(Beginning of Supplied text)
Accounting for Differences in Students, Classrooms, and Schools 

Isolating the teacher effect, or teachers’ contribution to student learning in VAMs, 
has remained a challenge. Teacher effects as causal effects require random assignment into 
treatment groups, in this case, of students to teachers, classrooms, and schools because 
student learning outcomes are likely to vary independendy of the teacher students had in a 
given year (Raudenbush, 2004). In absence of random assignment the teacher effect in value- 
added approaches is based on attribution, assuming that differences between expected and 
observed student learning are primarily due to the teacher. If students exceeded their 
expected learning over a given year, their teacher is assumed to have added value. If 
students remained below expectations, the teacher is assumed to have not. Because in reality 
students are not randomly assigned to teachers, classrooms, and schools, a causal attribution 
requires that experimental conditions, afforded by random assignment, can be approximated 
(Raudenbush, 2004). This is commonly done by accounting for differences statistically, 
rather than by design. However, when statistically controlling for differences in students, 
classrooms and schools we not only assume that control variables such as student prior 
learning and background characteristics are unrelated to teacher assignment, although it 
could be that some teachers are particularly effective with some student populations but not 
others (McCaffrey et. al., 2004; Rothstein, 2007), but we are also limited by the measures that 
are available to adjust for differences and can be included in the model. Any unmeasured 
sources of systematic variation that can’t be accounted for in the model might remain part of 
the between-teacher variance or the VAEs and hence, of the ascribed teacher effect.
(End of Supplied text)
Please answer from the text on teacher effects above: how is the approximation of experimental conditions commonly done?
(Beginning of Information provided)
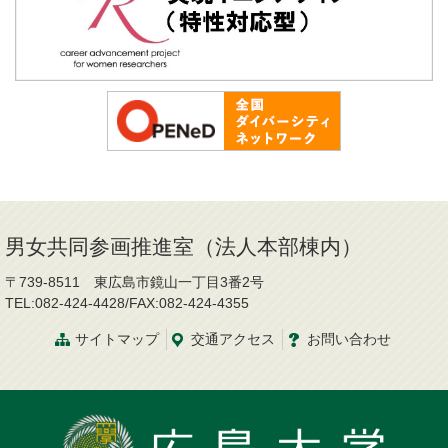
男女共同参画推進室（法人本部棟内）
〒739-8511 東広島市鏡山一丁目3番2号
TEL:082-424-4428/FAX:082-424-4355
サイトマップ
交通
アクセス
お問
い
合
わ
せ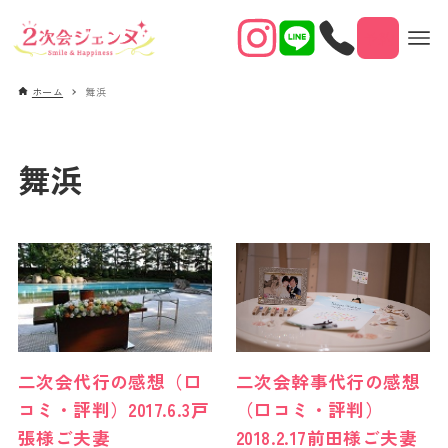
予約
ホーム
舞浜
舞浜
二次会代行の感想（口
二次会幹事代行の感想
コミ・評判）2017.6.3戸
（口コミ・評判）
張様ご夫妻
2018.2.17前田様ご夫妻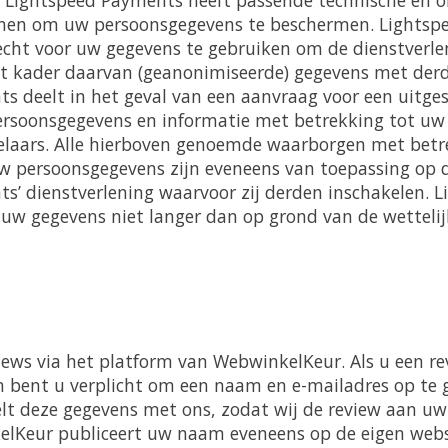
en om uw persoonsgegevens te beschermen. Lightsp
echt voor uw gegevens te gebruiken om de dienstverle
et kader daarvan (geanonimiseerde) gegevens met derd
s deelt in het geval van een aanvraag voor een uitges
 persoonsgegevens en informatie met betrekking tot uw 
laars. Alle hierboven genoemde waarborgen met betr
 persoonsgegevens zijn eveneens van toepassing op 
s’ dienstverlening waarvoor zij derden inschakelen. L
w gegevens niet langer dan op grond van de wettelij
iews via het platform van WebwinkelKeur. Als u een re
bent u verplicht om een naam en e-mailadres op te 
t deze gegevens met ons, zodat wij de review aan uw
elKeur publiceert uw naam eveneens op de eigen webs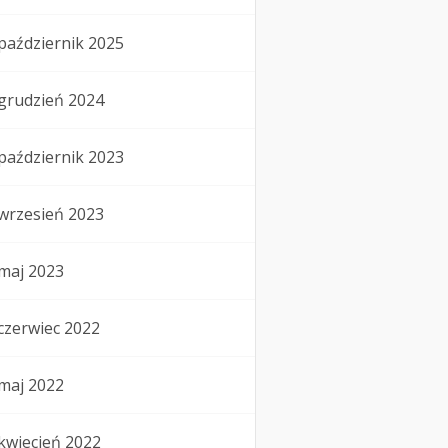
październik 2025
grudzień 2024
październik 2023
wrzesień 2023
maj 2023
czerwiec 2022
maj 2022
kwiecień 2022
(End of Information provided)
* Exercise result
By accounting for differences statistically, rather than by design.